Passage given -
· · · · ·

Release history and notes

Sequence based identifiers are used for versioning (schema follows below):

major.minor[.revision]
  • It is always safe to upgrade within the same minor version (for example, from 0.3 to 0.3.4).

  • Minor version changes might be backwards incompatible. Read the release notes carefully before upgrading (for example, when upgrading from 0.3.4 to 0.4).

  • All backwards incompatible changes are mentioned in this document.

0.6.1

2026-04-22

  • Improve OGL patterns.

0.6

2026-04-11

  • Added jurisdiction and scope detection for Creative Commons license URLs (e.g., http://creativecommons.org/licenses/by-nc/2.0/uk → jurisdiction “uk”, http://creativecommons.org/licenses/by-nc/3.0/igo → scope “igo”).

  • Added jurisdiction and scope optional fields to LicenceVersion model.

  • Added prose patterns for CC URLs embedded in text (e.g., “Article under https://creativecommons.org/licenses/by-sa/3.0/”).

0.5.2

2026-04-10

  • Minor fixes.

0.5.1

2026-04-04

  • Improved Creative Commons recognition (additional aliases, versions and IGO variants) and expanded free-text matching.

  • Enhanced traceability: resolved licences include source line/file info surfaced in explain outputs.

  • Added integration and trace tests for CC matching and source-line explanations.

  • Docs updated to reflect traceability and plugin interface changes.

0.5

2026-03-27

Major refactoring and data consolidation

This release significantly simplifies the data model and maintenance while preserving full backwards compatibility for the public API.

· · · · ·

Dataset records -
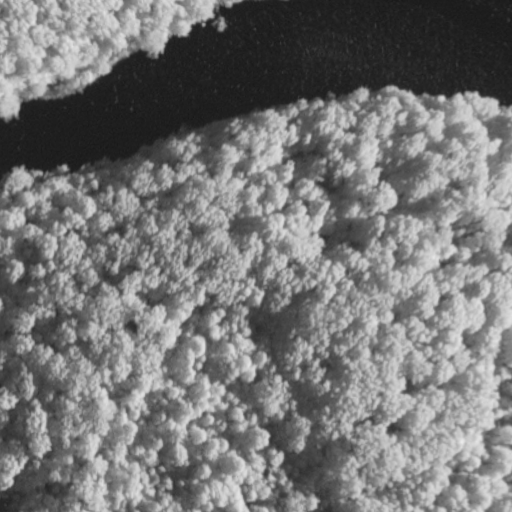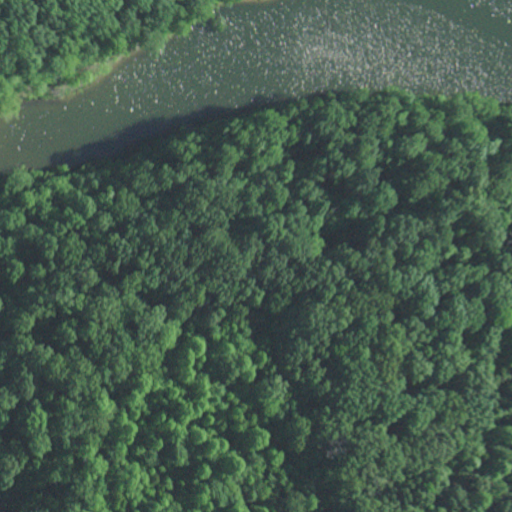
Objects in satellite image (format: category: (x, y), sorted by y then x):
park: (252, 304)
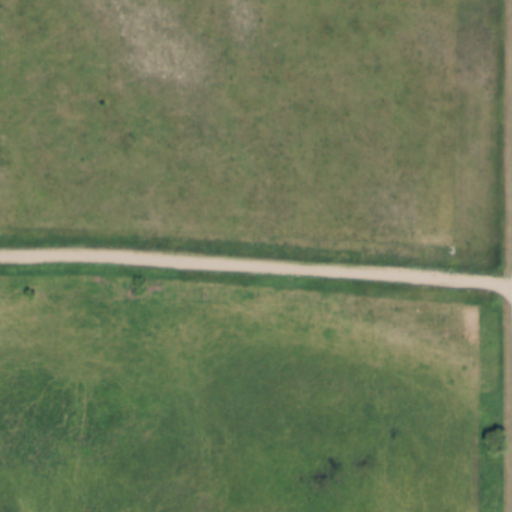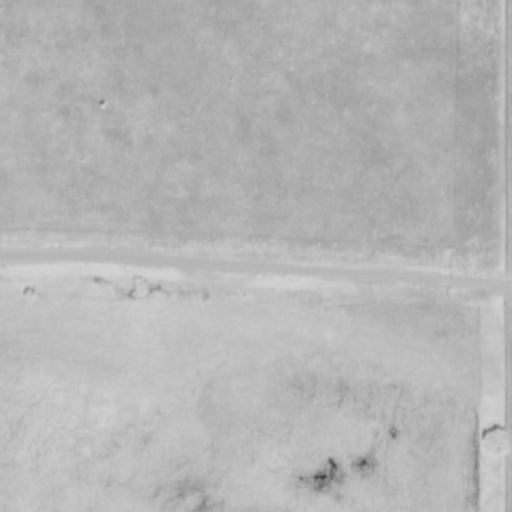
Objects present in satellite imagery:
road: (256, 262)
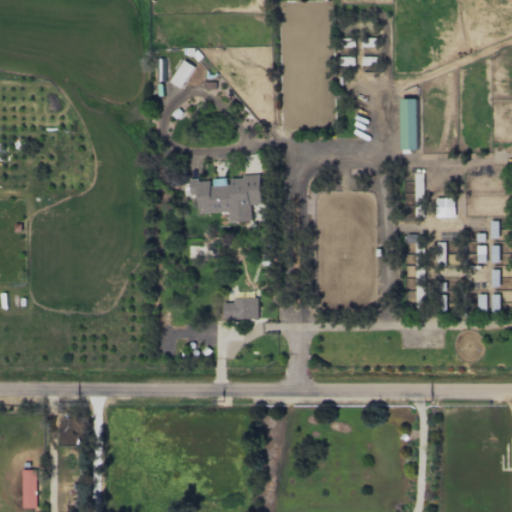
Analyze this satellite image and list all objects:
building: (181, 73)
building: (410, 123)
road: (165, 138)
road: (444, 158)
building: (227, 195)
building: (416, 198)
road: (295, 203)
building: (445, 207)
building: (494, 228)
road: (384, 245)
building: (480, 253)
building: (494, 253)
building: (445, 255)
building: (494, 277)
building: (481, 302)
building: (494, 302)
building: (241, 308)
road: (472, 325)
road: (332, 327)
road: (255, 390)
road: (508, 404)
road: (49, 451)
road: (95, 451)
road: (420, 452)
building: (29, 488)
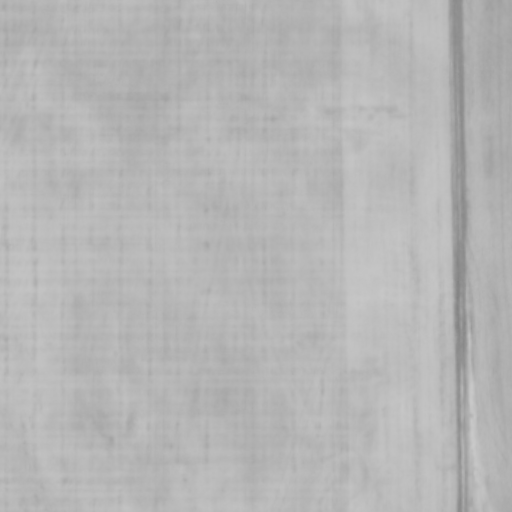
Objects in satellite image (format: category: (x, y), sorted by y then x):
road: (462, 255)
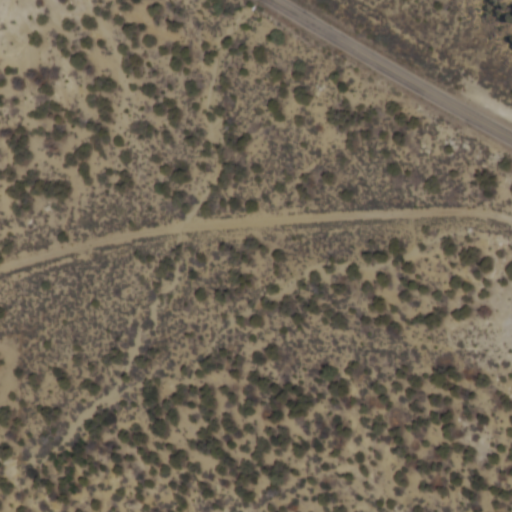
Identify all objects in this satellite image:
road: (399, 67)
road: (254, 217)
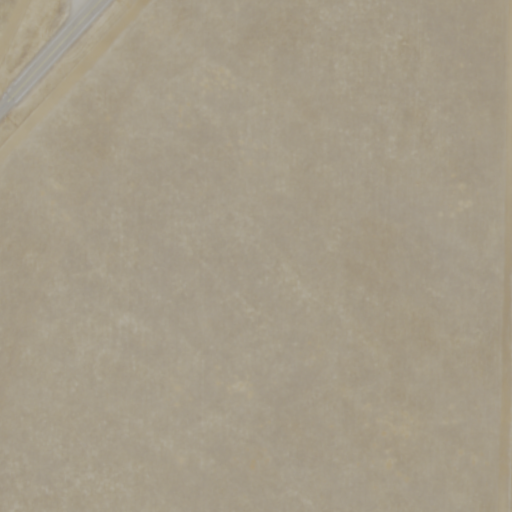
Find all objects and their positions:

· · · · ·

According to the release notes, which two optional fields did version 0.6 add to the LicenceVersion model?

Jurisdiction and scope.